Central United Methodist Church

 

"A reconciling congregation of compassionate, committed Christians"

 

3700 Pacific Avenue

Stockton, CA 95204

(209) 466-5046 

Offering Ourselves to God

A Sermon by David Bennett

August 24, 2008

Romans 12:1-8

This is one of my favorite New Testament passages and I really appreciate Eugene Peterson’s translation in The Message.  Paul gives us much to think about in these few verses.

        I begin in the middle of our reading where Paul reminds us that, although we are but one part of the body, we are an essential part of the whole body.  But we are not to forget, nor ignore the role our part plays in the whole.

A pastor, trained in the teaching of decision-making skills to federal prisoners, begins each of his training events by having folks repeat after him:

        I am unique

        I am important

        I am irreplaceable

We – each and every one of us – are unique, important and irreplaceable.   Our reading invites us to embrace God by being what we are meant to be.  We are to do so without enviously or pridefully comparing ourselves to others or by trying to be something we are not.  We all have different gifts.  We are are to use the gifts we have been given.

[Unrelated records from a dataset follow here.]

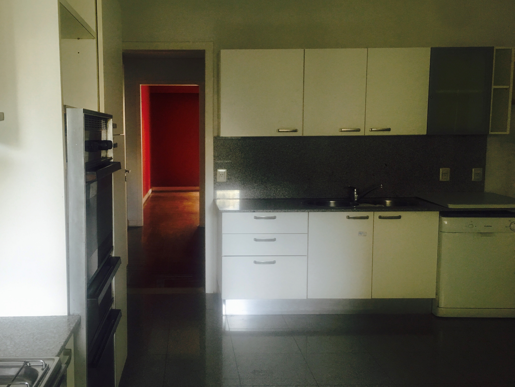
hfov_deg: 61.7
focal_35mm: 29
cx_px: 258
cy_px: 194
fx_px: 431
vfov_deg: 48.2
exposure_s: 1/33
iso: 125
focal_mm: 4.15
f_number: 2.2
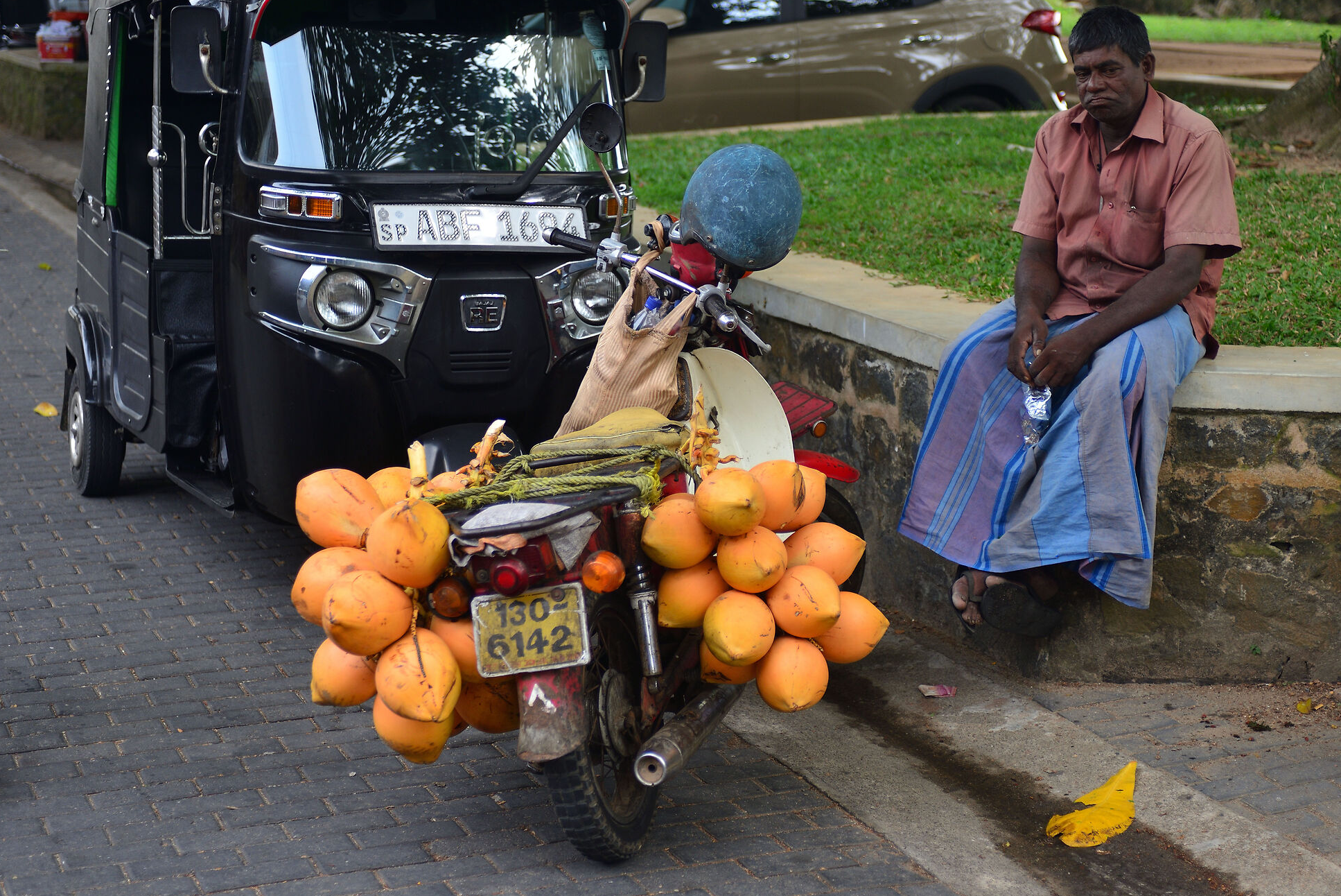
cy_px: 395
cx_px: 783
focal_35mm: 62
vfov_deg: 21.9
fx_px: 2310
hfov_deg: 32.3
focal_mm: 50
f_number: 2.8
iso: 200
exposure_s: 1/250
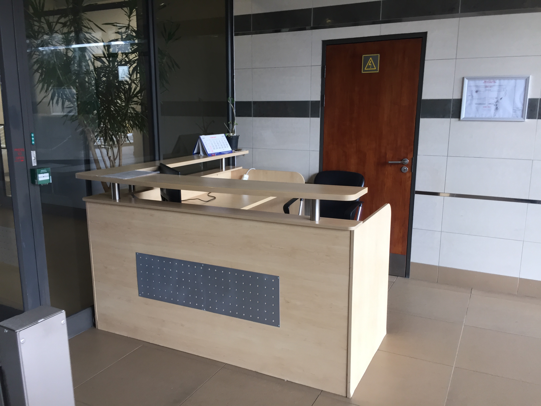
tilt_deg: -10.9
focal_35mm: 29
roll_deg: +1.3
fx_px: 453
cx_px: 270
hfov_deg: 61.7
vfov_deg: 48.2
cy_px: 203
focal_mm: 4.15
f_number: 2.2
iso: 32
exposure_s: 1/33
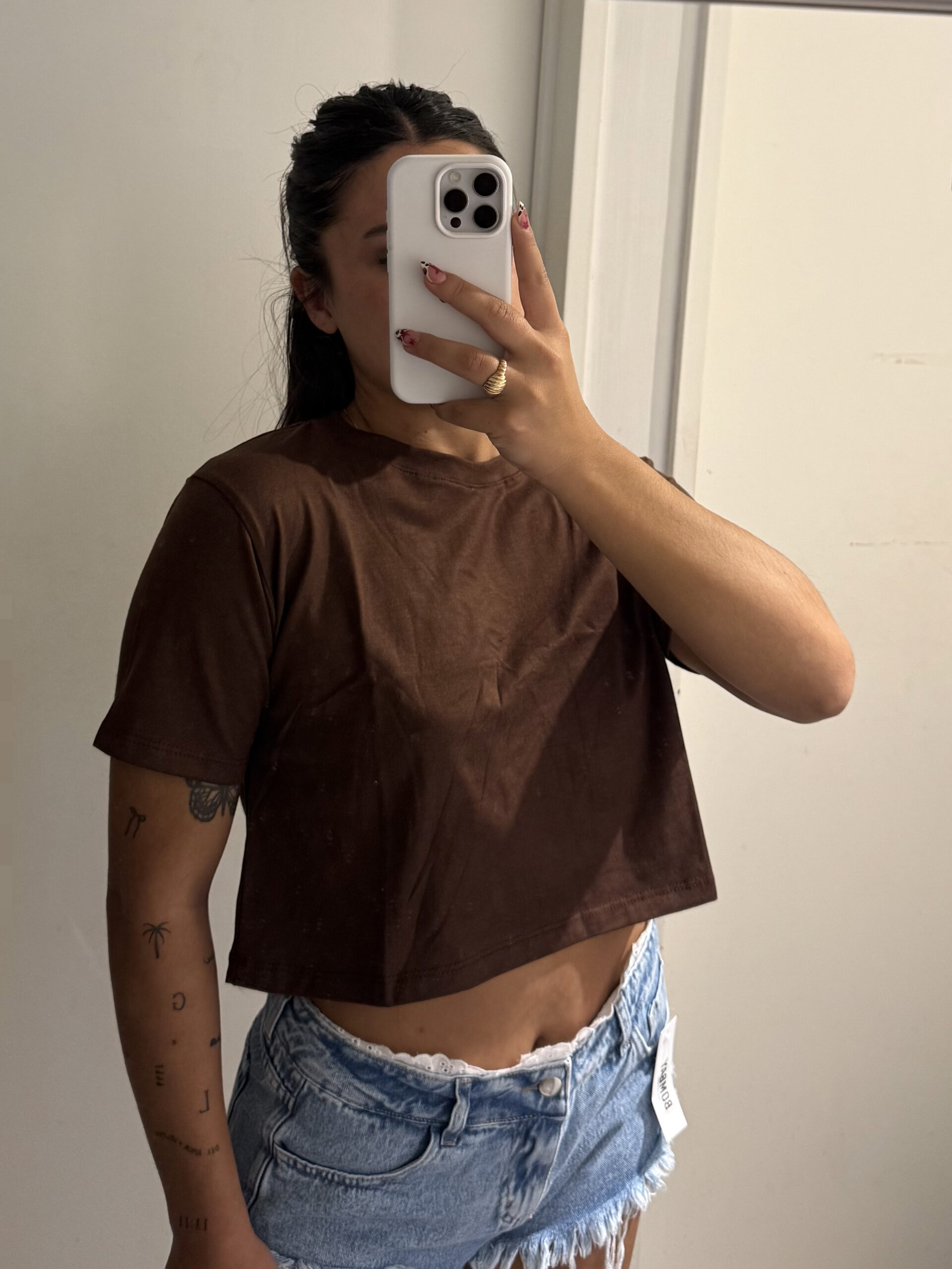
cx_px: 476
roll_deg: -3.8
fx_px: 880
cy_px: 634
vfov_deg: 71.6
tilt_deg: -10.6
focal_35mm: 24
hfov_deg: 56.8
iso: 250
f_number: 1.78
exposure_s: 1/50
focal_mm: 6.76
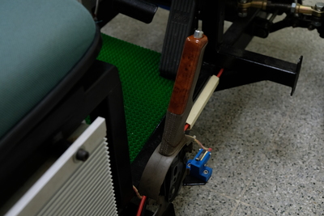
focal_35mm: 51
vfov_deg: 26.5
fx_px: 459
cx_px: 162
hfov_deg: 38.9
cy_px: 108
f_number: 4
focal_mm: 34.3
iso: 2000
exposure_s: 1/180
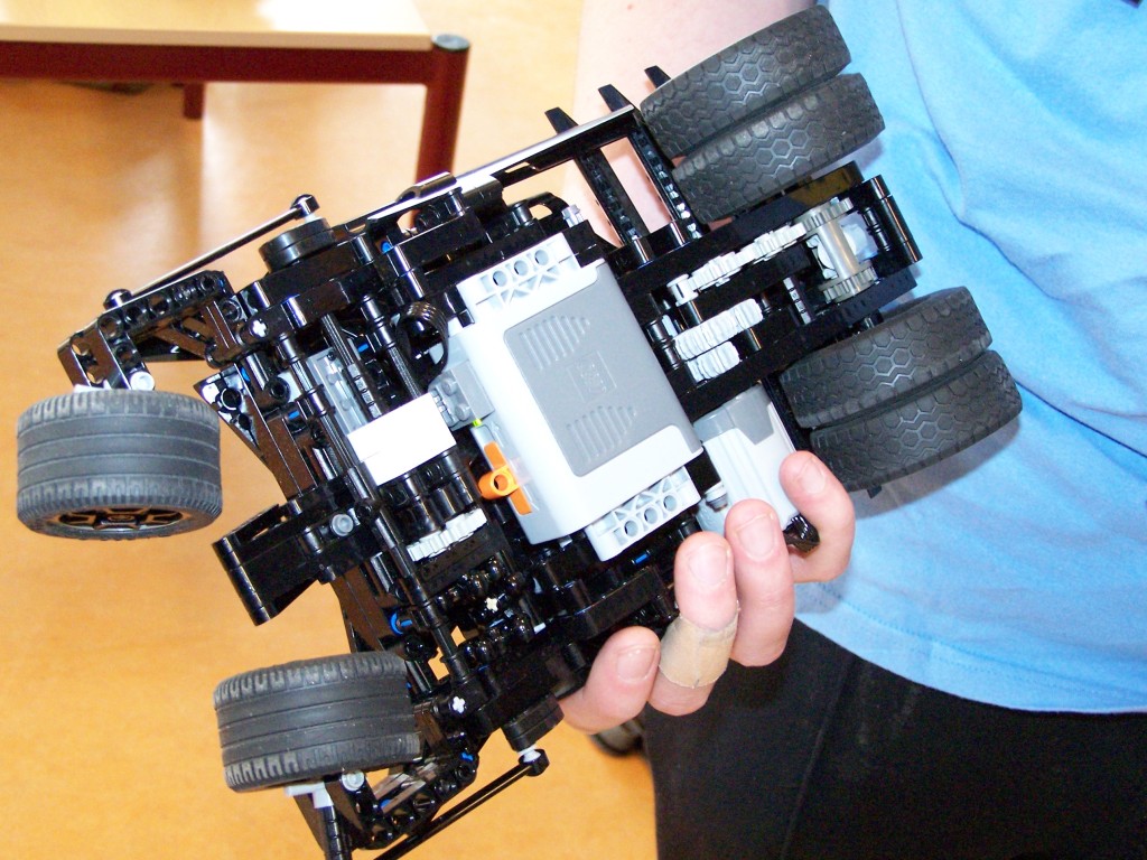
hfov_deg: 37.5
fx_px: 1690
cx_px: 574
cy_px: 430
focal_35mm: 51
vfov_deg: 28.6
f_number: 3
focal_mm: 8.5
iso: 400
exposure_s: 1/45
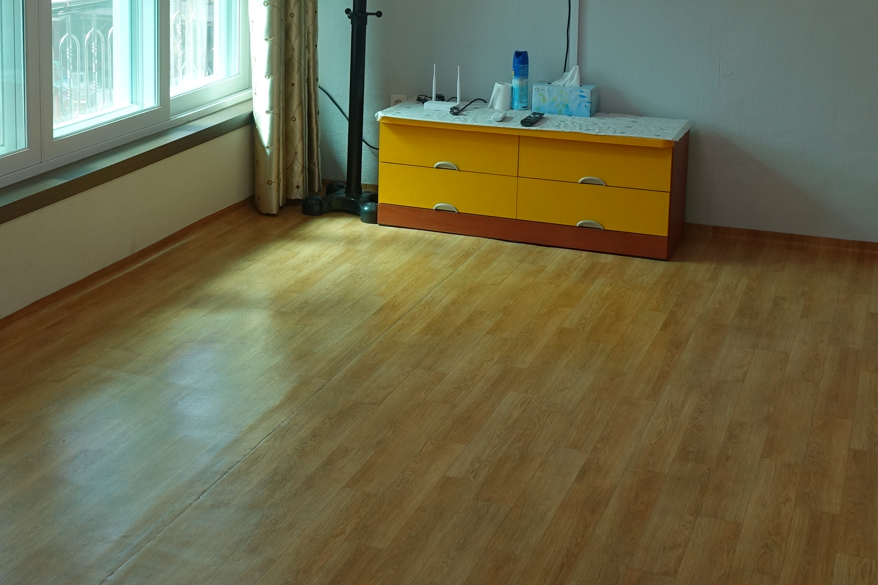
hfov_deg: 34.8
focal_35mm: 56
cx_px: 215
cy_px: 68
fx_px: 1366
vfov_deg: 23.6
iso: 125
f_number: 3.5
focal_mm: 8.8
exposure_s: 1/80
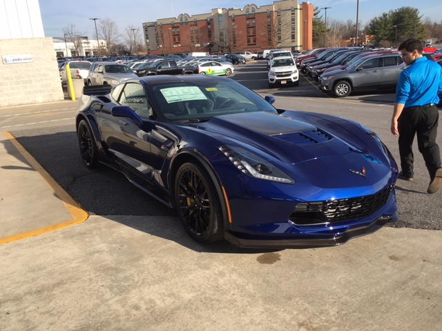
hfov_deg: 61.7
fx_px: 370
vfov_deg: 48.2
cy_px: 166
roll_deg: +3.7
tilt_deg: -15.5
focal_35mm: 29
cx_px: 221
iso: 25
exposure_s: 1/999
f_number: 2.2
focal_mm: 4.15
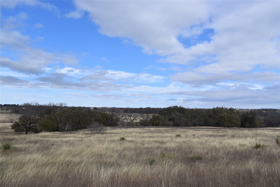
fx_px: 210
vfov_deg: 47.9
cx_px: 140
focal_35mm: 27
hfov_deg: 67.4
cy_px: 94
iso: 100
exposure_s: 1/320
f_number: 9
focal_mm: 18
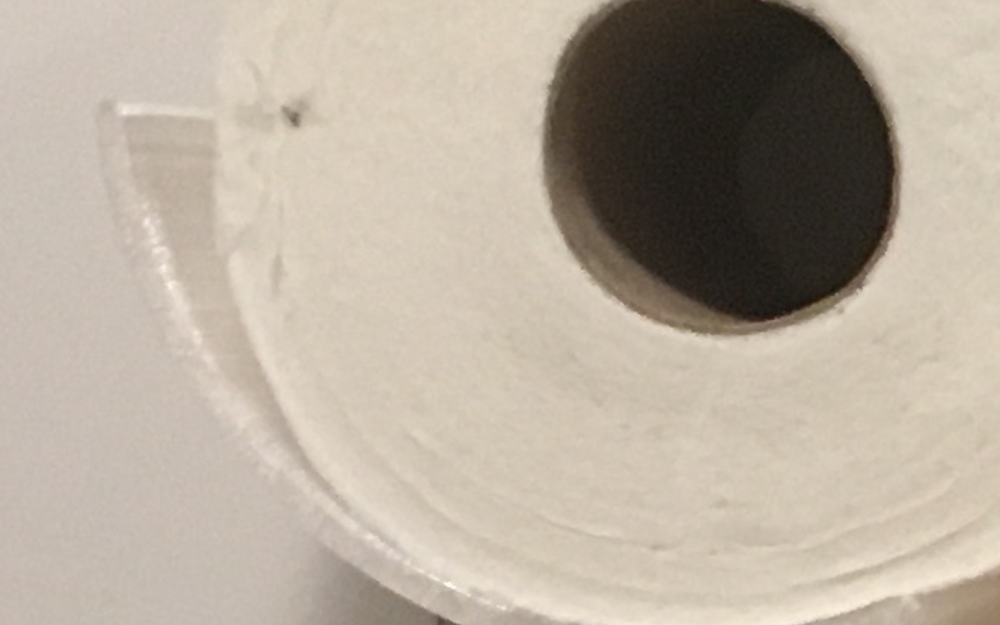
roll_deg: +2.1
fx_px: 5095
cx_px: 1612
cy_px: 856
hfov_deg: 10.7
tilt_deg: -8.4
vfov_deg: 6.9
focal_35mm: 187
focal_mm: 4.15
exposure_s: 1/33
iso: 160
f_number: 2.2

And so, unique, important, irreplaceable persons, listen to how Paul invites us to live.  He tells us to take our everyday, ordinary life – our sleeping, eating, going to work, our walking around lives and place them before God as an offering.  The NRSV translation puts it this way – we are to present our bodies as a living sacrifice to God.  In this sacrifice we find fulfillment. In this self denial we find self discovery.  All this takes place through the movement of the Spirit in our lives.

In the taking of our everyday, ordinary lives and offering them to God, God will do what is best for us.  Someone once said: “God will change our life if we let God change our mind.”

We may be famous, or not recognized beyond our family; we may be powerful, or have no power at all; we may be influential, or can influence only ourselves.   Whoever we are, we are unique, important, irreplaceable.

And wherever and however we live – we do so in our unique everyday, ordinary way and when we give our everyday, ordinary lives to God, it’s the very best thing we can do.

Paul urges us to not become so well adjusted to our culture that we fit into it without even thinking.  We all know how easy this is.  Television becomes more and more violent, more and more graphic – and without our thinking about it – it is welcomed into our living rooms.  Words not previously used in public – without our thinking about it – become common place and acceptable.  The Government intrudes into our personal freedoms and civil rights, once considered sacred – and without our thinking about it – these freedoms and civil rights slip away because of the fear mongering of our leaders.  The list could go on.

How often the culture drags us down without our thinking about what is happening.

How to confront this being dragged down by our culture?  Paul’s answer (in Peterson’s translation) – is to fix our attention on God.  This is the “presenting of our bodies as living sacrifices” as translated in NRVS.

What does “fixing our attention on God” mean?   It giving ourselves completely to God.  It is the opening of our hearts, the opening of our spirits, the opening of our minds to the guidance of God’s spirit in every aspect of our lives and our living.

How would our lives be different if we allowed God’s unconditional love to guide our living?

How would our lives be different if we allowed God’s call for justice and righteousness to guide our decisions about poverty, war, hunger, stewardship of the environment, other moral, social and justice issues?

How would our lives be different if we took time each day to be in prayer and meditation and fixed our attention on God’ presence within our spirits?

I would be so bold as to say we would live differently, we would decide differently if our attention were fixed on God.

And, as Paul tells us, not only will we live and decide differently, if we fix our attention on God; he tells us if we are open to the movement of God’s spirit in our lives, God will bring the best out of us, develop in us a well-formed maturity, not a maturity created by our culture dragging us down to its level.

The God I worship will develop within me a mature faith which welcomes all God’s children, seeks peace and justice, cares for the creation I have inherited.  The God you worship will develop within you a mature faith that represents you spiritual and faith journey.

So unique, important, irreplaceable people of Central Church, I invite you, just as Paul invited the people of the church in Rome, take your everyday ordinary lives – your sleeping eating, going to work, walking around lives and place them before God as an offering.  Don’t allow the culture to drag you down to its level.  Fix your attention on God and God will bring the best out in you.